↓↓↓

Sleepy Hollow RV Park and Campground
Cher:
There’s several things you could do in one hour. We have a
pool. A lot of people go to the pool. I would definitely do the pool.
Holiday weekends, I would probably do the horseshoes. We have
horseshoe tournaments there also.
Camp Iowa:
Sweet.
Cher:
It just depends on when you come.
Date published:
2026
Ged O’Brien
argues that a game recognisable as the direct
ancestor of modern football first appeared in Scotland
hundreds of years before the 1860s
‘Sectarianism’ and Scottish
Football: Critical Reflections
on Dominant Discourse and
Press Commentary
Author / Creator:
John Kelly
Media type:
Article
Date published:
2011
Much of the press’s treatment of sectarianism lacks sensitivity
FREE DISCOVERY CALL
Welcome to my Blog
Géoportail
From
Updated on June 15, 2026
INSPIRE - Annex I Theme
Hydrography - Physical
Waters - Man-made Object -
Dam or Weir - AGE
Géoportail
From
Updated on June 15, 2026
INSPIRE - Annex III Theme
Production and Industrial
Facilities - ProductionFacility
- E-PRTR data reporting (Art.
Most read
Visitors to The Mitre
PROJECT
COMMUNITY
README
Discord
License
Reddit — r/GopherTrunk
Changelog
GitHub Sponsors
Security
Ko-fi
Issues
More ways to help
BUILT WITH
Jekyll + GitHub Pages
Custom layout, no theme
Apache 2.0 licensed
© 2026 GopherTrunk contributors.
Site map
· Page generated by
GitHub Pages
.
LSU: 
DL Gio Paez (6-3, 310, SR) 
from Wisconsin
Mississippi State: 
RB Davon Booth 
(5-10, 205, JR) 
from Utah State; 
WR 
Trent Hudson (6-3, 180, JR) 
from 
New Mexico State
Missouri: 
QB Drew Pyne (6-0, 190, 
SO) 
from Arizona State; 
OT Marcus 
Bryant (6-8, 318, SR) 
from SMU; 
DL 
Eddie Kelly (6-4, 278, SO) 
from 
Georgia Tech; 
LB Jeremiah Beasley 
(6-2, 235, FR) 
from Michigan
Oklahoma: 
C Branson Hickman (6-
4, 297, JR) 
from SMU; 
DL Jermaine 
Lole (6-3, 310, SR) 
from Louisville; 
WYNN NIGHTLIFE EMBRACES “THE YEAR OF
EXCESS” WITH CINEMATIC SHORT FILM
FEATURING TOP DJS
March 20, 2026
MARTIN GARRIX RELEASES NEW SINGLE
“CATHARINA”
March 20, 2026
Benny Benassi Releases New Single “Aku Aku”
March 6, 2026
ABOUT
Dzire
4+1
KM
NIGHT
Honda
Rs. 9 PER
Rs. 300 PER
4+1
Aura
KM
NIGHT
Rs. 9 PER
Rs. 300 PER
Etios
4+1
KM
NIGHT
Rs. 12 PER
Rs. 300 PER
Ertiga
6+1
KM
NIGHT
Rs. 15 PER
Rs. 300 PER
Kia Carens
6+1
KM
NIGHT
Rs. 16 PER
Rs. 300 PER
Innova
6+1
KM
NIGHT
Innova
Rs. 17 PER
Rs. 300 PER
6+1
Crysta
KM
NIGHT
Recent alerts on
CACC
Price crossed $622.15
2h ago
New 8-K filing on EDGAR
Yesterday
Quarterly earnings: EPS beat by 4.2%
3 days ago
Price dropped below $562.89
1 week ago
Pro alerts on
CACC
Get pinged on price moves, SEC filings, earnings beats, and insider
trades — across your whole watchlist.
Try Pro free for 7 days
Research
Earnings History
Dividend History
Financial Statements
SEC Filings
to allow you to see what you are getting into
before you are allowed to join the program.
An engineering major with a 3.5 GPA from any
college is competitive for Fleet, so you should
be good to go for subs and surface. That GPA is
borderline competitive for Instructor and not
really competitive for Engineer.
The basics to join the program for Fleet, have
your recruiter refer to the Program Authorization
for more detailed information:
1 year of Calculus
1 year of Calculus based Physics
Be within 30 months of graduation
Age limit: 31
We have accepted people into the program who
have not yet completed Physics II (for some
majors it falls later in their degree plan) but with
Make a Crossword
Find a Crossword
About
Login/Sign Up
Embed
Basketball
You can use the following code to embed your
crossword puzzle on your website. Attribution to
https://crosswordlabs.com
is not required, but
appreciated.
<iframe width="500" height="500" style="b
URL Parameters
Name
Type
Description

↑↑↑
↓↓↓

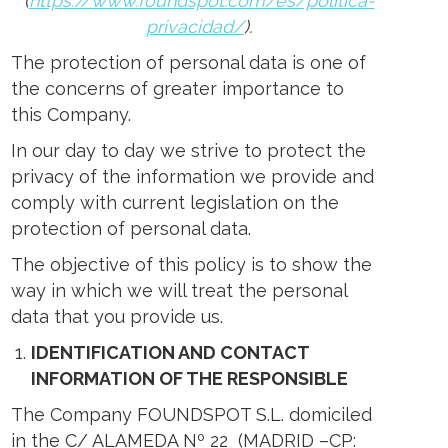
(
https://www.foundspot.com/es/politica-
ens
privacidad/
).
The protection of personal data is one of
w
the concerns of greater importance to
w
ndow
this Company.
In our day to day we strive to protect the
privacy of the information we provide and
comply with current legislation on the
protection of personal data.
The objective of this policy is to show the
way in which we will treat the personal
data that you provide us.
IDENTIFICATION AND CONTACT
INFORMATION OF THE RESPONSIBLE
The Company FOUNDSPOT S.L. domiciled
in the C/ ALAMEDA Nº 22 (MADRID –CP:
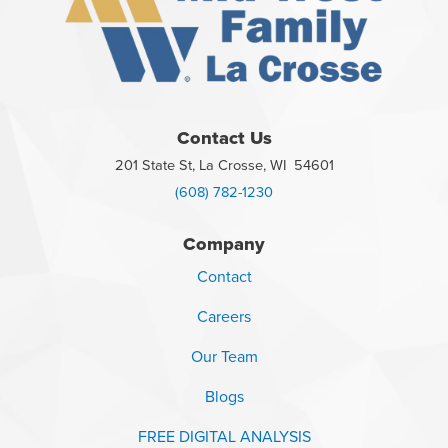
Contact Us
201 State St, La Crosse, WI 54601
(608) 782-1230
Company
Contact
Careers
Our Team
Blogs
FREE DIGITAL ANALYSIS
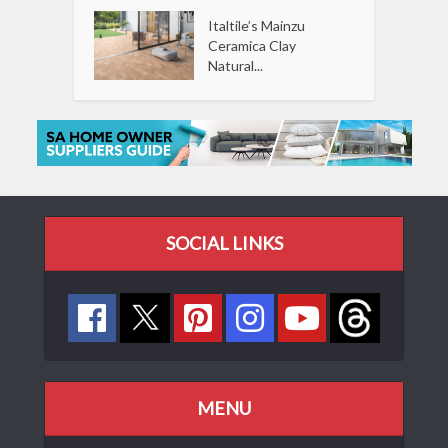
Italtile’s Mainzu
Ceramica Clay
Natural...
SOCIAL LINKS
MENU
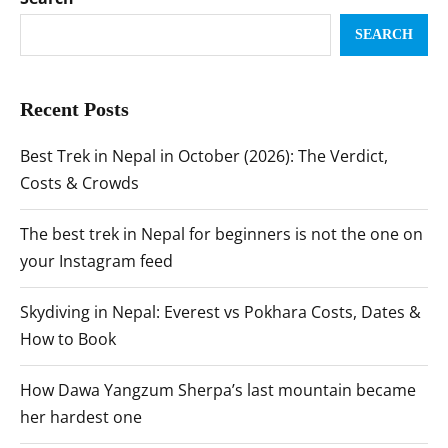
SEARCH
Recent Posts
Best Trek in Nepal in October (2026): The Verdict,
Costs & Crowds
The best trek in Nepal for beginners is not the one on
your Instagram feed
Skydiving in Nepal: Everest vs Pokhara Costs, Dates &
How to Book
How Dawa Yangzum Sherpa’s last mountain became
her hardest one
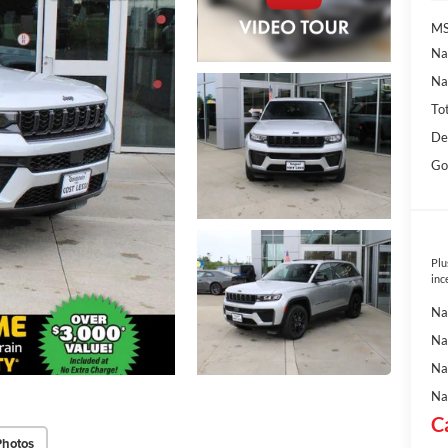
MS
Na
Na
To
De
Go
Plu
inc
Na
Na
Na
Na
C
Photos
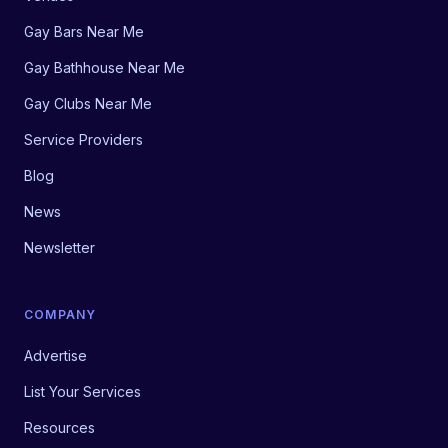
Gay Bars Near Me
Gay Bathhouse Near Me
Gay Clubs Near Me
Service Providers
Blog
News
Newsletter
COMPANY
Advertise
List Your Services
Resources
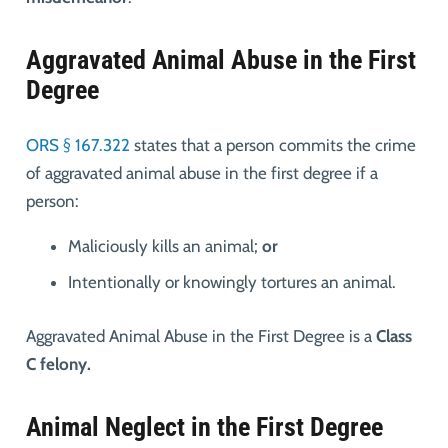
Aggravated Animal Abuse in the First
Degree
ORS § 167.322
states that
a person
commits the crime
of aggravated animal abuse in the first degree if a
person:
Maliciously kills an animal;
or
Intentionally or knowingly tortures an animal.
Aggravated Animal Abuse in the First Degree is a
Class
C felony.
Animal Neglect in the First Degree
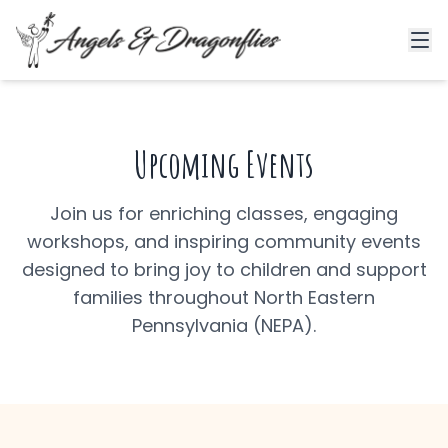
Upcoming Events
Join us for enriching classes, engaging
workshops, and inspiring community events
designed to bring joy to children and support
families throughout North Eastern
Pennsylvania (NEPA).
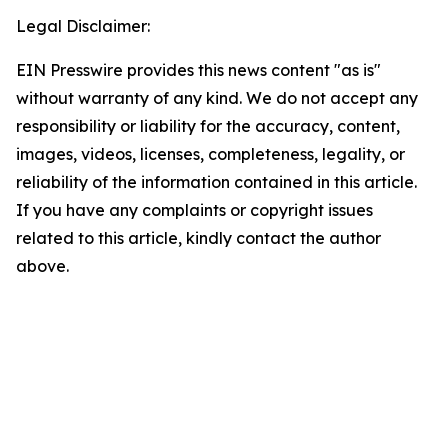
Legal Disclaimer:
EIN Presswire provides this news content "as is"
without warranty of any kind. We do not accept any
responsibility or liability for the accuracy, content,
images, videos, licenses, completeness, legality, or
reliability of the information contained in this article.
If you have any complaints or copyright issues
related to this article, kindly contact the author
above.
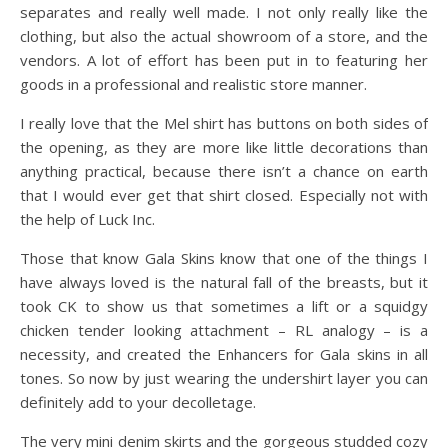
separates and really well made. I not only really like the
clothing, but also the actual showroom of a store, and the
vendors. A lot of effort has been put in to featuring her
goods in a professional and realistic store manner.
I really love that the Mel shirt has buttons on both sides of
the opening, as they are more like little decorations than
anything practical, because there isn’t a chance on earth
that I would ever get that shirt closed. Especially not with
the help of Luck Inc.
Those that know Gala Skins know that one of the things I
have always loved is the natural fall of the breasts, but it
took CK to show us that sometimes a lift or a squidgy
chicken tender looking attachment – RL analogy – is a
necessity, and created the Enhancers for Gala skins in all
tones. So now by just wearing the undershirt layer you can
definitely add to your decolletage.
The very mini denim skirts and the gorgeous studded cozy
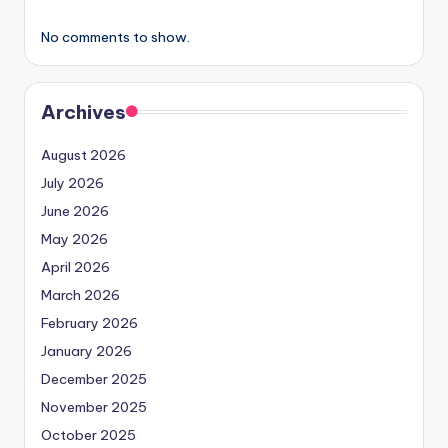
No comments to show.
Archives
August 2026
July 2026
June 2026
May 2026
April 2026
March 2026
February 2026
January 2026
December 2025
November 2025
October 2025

↑↑↑

- **Aim of the exercise**
Look through the listing above and copy each line where the string "like" occurs.

- **Task output**
separates and really well made. I not only really like the
the opening, as they are more like little decorations than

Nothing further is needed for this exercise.